E4: Ion Diffusion 54 Membrane Solution of many permeant ions This compartment contains totally impermeant ions X- Many permeant ions + - + - + - + - + - + - + - + - + - + - + - + - + - + - + - + - No impermeant ions
Figure 4.4 Donnan equilibrium.
A vessel is divided into two compartments by a semipermeable membrane. Many ions species are present, but only the right hand compartment contains the totally impermeant ions X-. The system
evolves to a Donnan equilibrium. The totally impermeant X- ions in the right hand compartment maintain a junction potential, with the left hand side positive. All other ions have reached Nernst
equilibrium.
This end-point equilibrium must eventually be reached by all liquid-liquid interfaces unless some other processes intervene. It is called a Donnan equilibrium, and the potential difference is called the Donnan potential.
A Donnan equilibrium has two characteristic features by which it can be recognised.

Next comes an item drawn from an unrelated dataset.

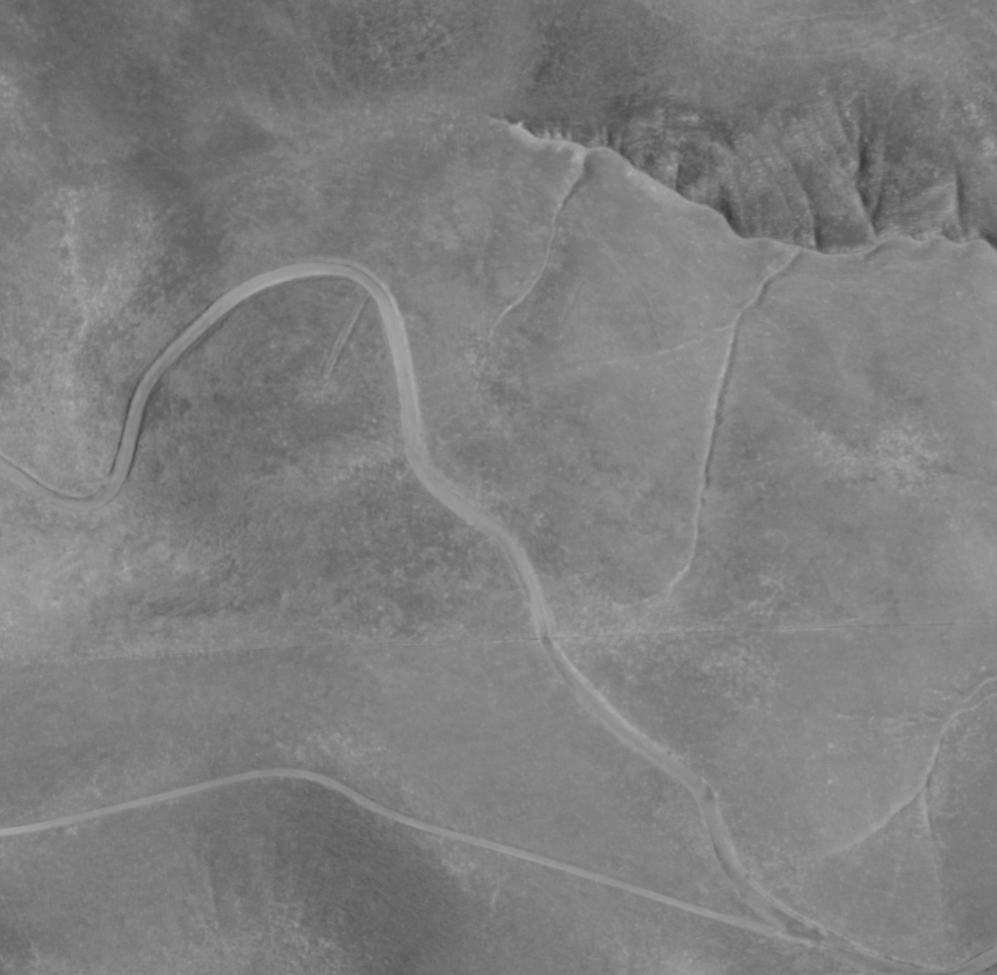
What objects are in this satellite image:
road: (434, 479)
road: (414, 894)
road: (978, 965)

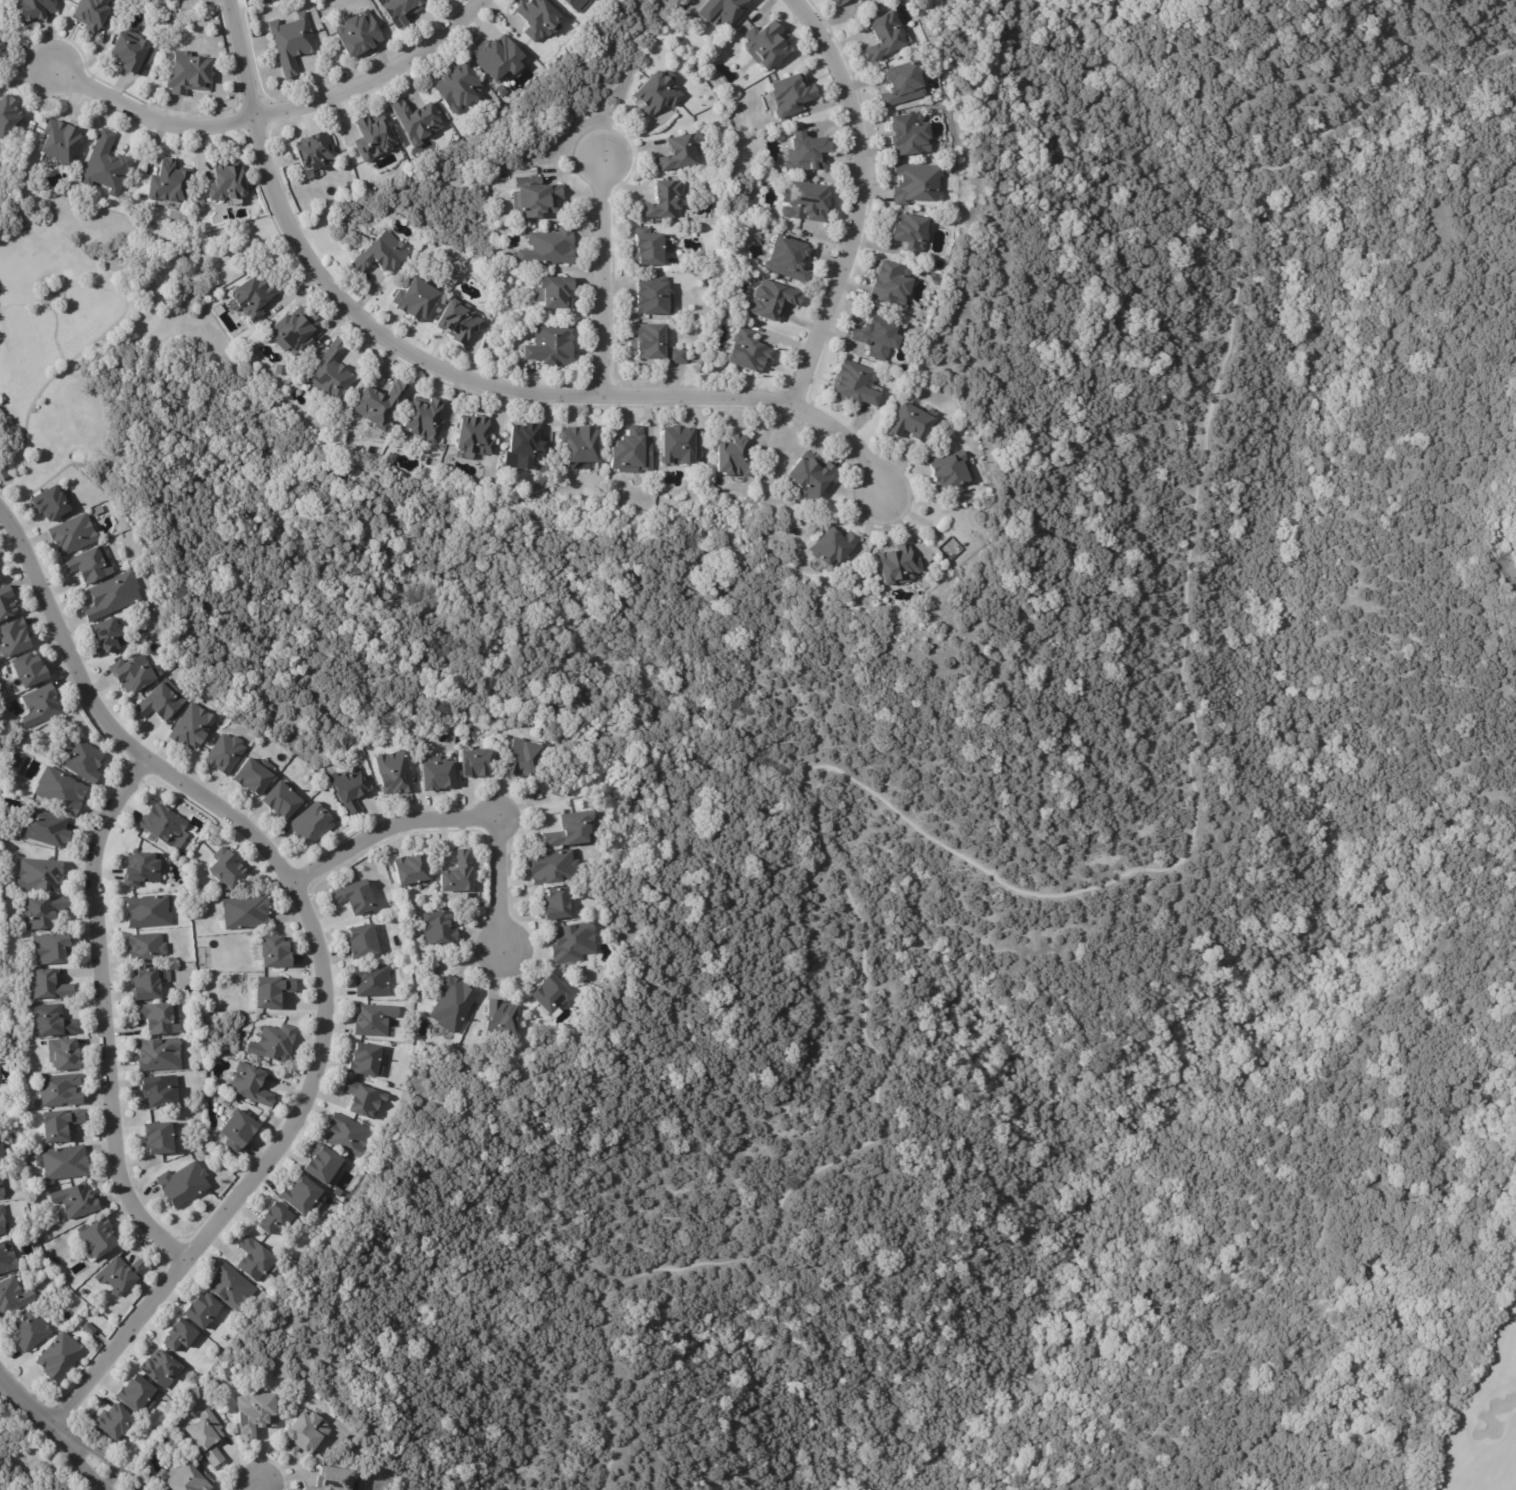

1. All ion species which are permeant (i.e. able to pass through the boundary) are in Nernst equilibrium at the final junction potential, i.e. their concentration ratios have adjusted to satisfy the Nernst equation, where the potential in the Nernst equation is the Donnan potential.
2. The only ions not in Nernst equilibrium are totally impermeant; they can never pass through the boundary.
If the original solutions contain no totally impermeant ions, then the concentrations and the junction potential evolve until all ions are equally distributed between the two compartments, and the junction potential is zero. This is a special (degenerate) case of Donnan equilibrium: all the ions are in Nernst equilibrium at a junction potential of zero. For each ion the concentration ratio is 1:1.
Thus, physical arguments show that two liquids separated by a membrane permeable to some of the ion species present will evolve to an equilibrium sate - a Donnan equilibrium - in which all the permeant ions are in Nernst equilibrium.